■ Data for this exercise:
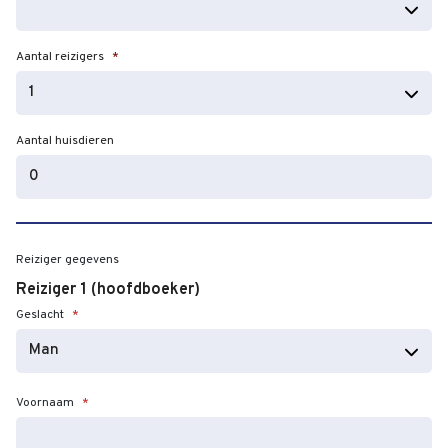
dash
JJJJ
Aantal reizigers
*
Aantal huisdieren
Reiziger gegevens
Reiziger 1 (hoofdboeker)
Geslacht
*
Voornaam
*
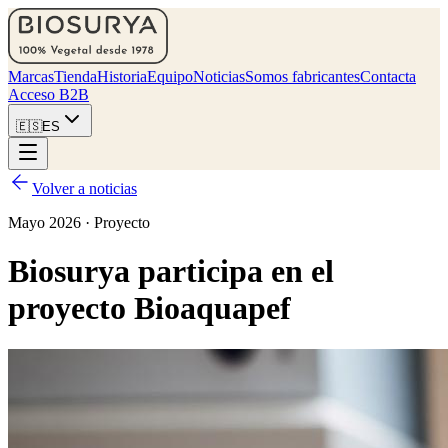
Marcas
Tienda
Historia
Equipo
Noticias
Somos fabricantes
Contacta
Acceso B2B
🇪🇸
ES
Volver a noticias
Mayo 2026 · Proyecto
Biosurya participa en el
proyecto Bioaquapef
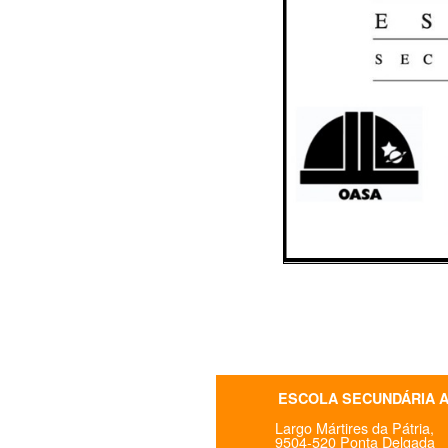
ESCOLA SECUNDÁRIA 
Largo Mártires da Pátria,
9504-520 Ponta Delgada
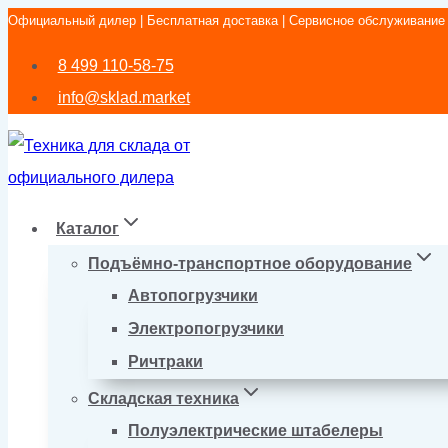
Официальный дилер | Бесплатная доставка | Сервисное обслуживание
Перейти
к
8 499 110-58-75
содержимому
info@sklad.market
Каталог
Подъёмно-транспортное оборудование
Автопогрузчики
Электропогрузчики
Ричтраки
Складская техника
Полуэлектрические штабелеры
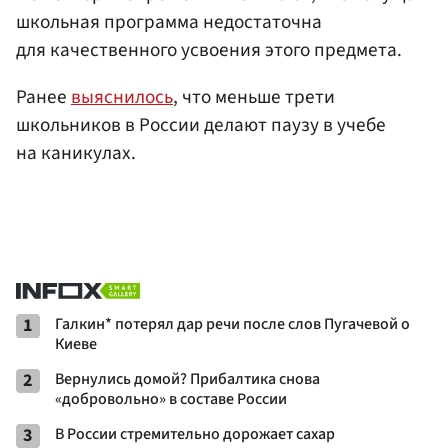
школьная программа недостаточна
для качественного усвоения этого предмета.
Ранее
выяснилось
, что меньше трети
школьников в России делают паузу в учебе
на каникулах.
1
Галкин* потерял дар речи после слов Пугачевой о
Киеве
2
Вернулись домой? Прибалтика снова
«добровольно» в составе России
3
В России стремительно дорожает сахар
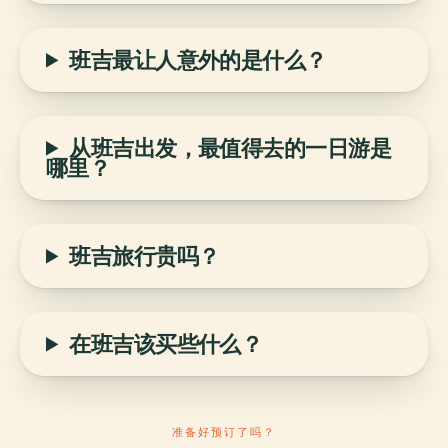
班吉最让人意外的是什么？
从班吉出发，最值得去的一日游是
哪里？
班吉旅行贵吗？
在班吉该买些什么？
准备好预订了吗？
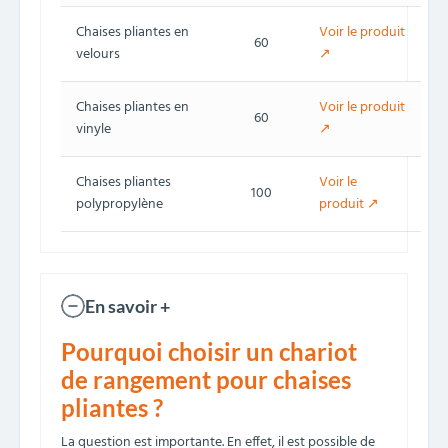
Chaises pliantes en
Voir le produit
60
velours
↗
Chaises pliantes en
Voir le produit
60
vinyle
↗
Chaises pliantes
Voir le
100
polypropylène
produit ↗
En savoir +
Pourquoi choisir un chariot
de rangement pour chaises
pliantes ?
La question est importante. En effet, il est possible de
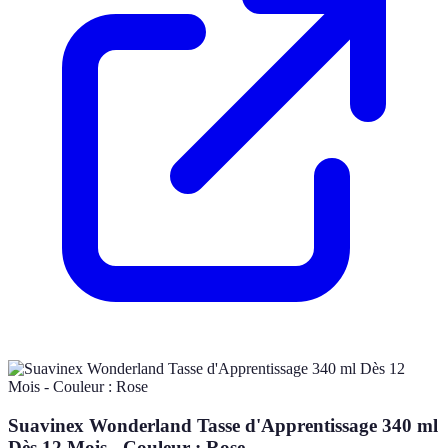
Suavinex Wonderland Tasse d'Apprentissage 340 ml
Dès 12 Mois - Couleur : Rose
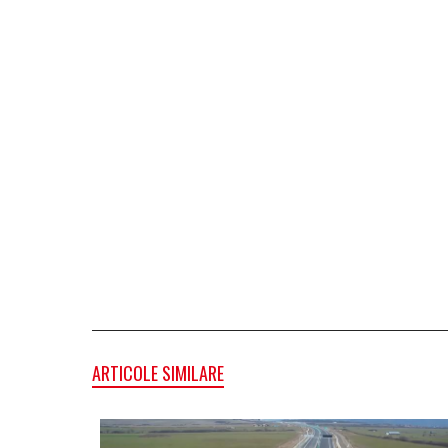
ARTICOLE SIMILARE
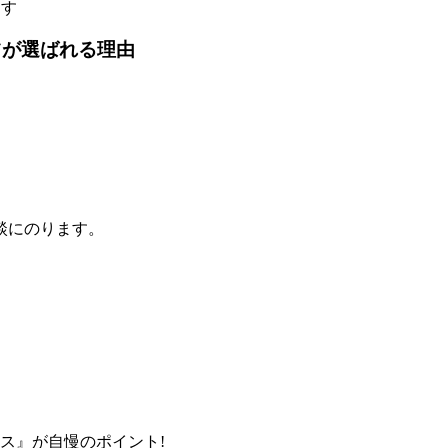
ます
ツが選ばれる理由
談にのります。
ス』が自慢のポイント!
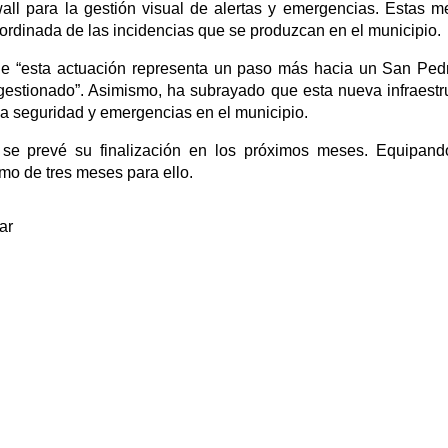
ll para la gestión visual de alertas y emergencias. Estas m
oordinada de las incidencias que se produzcan en el municipio.
que “esta actuación representa un paso más hacia un San Ped
estionado”. Asimismo, ha subrayado que esta nueva infraestr
la seguridad y emergencias en el municipio.
se prevé su finalización en los próximos meses. Equipand
mo de tres meses para ello.
ar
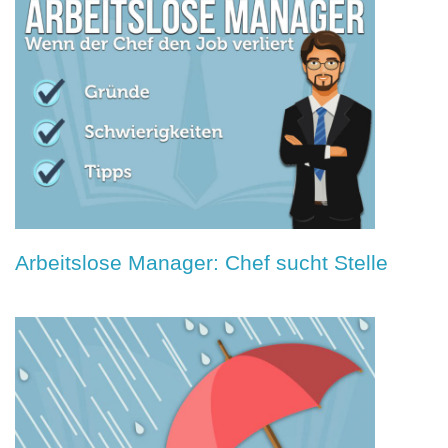
Arbeitslose Manager: Chef sucht Stelle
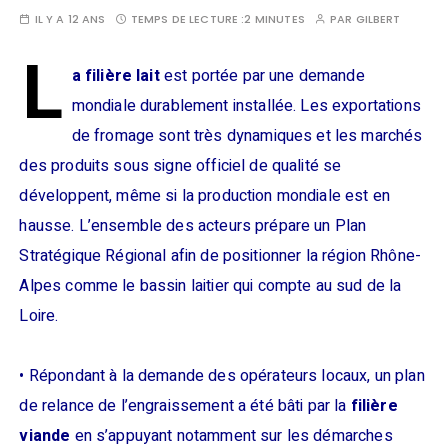
IL Y A 12 ANS
TEMPS DE LECTURE :
2 MINUTES
PAR
GILBERT
L
a filière lait
est portée par une demande
mondiale durablement installée. Les exportations
de fromage sont très dynamiques et les marchés
des produits sous signe officiel de qualité se
développent, même si la production mondiale est en
hausse. L’ensemble des acteurs prépare un Plan
Stratégique Régional afin de positionner la région Rhône-
Alpes comme le bassin laitier qui compte au sud de la
Loire.
• Répondant à la demande des opérateurs locaux, un plan
de relance de l’engraissement a été bâti par la
filière
viande
en s’appuyant notamment sur les démarches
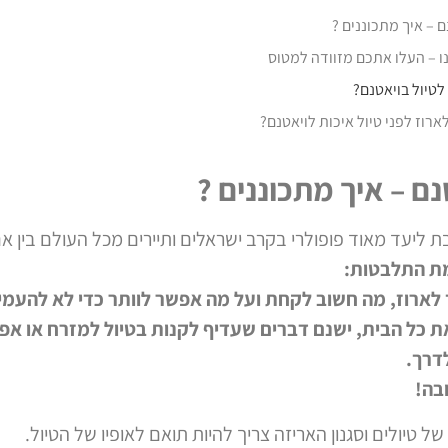
ם – איך מתכוננים ?
 – העלו אתכם מזוודה למטוס
לטיול בויאטנם?
רוז לפני טיול איכות לויאטנם?
נם – איך מתכוננים ?
ת ליעד מאוד פופולרי בקרב ישראלים ותיירים מכל העולם בין אם
מת התלבטות:
 לארוז, מה חשוב לקחת ועל מה אפשר לוותר כדי לא להעמי
את כל הבית, ישנם דברים שעדיף לקנות בטיול למזרח או א
דרך.
בה!
של טיולים וסגנון האריזה צריך להיות תואם לאופיו של הטיול.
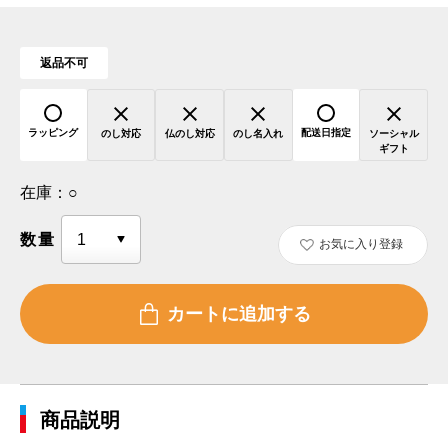
返品不可
ラッピング
配送日指定
のし対応
仏のし対応
のし名入れ
ソーシャル
ギフト
在庫：
○
数量
お気に入り登録
商品説明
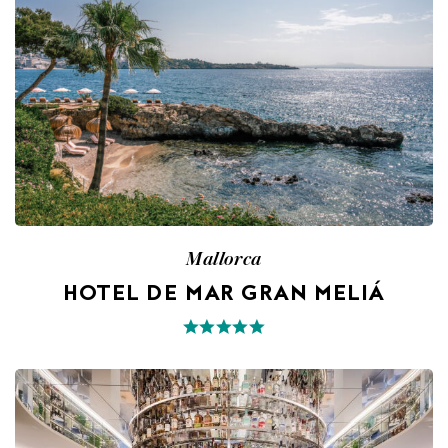
Mallorca
HOTEL DE MAR GRAN MELIÁ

■ Exercise goal:
Looking at the records above, how many lines contain "para"? Answer with the number alone.

■ Solved exercise:
2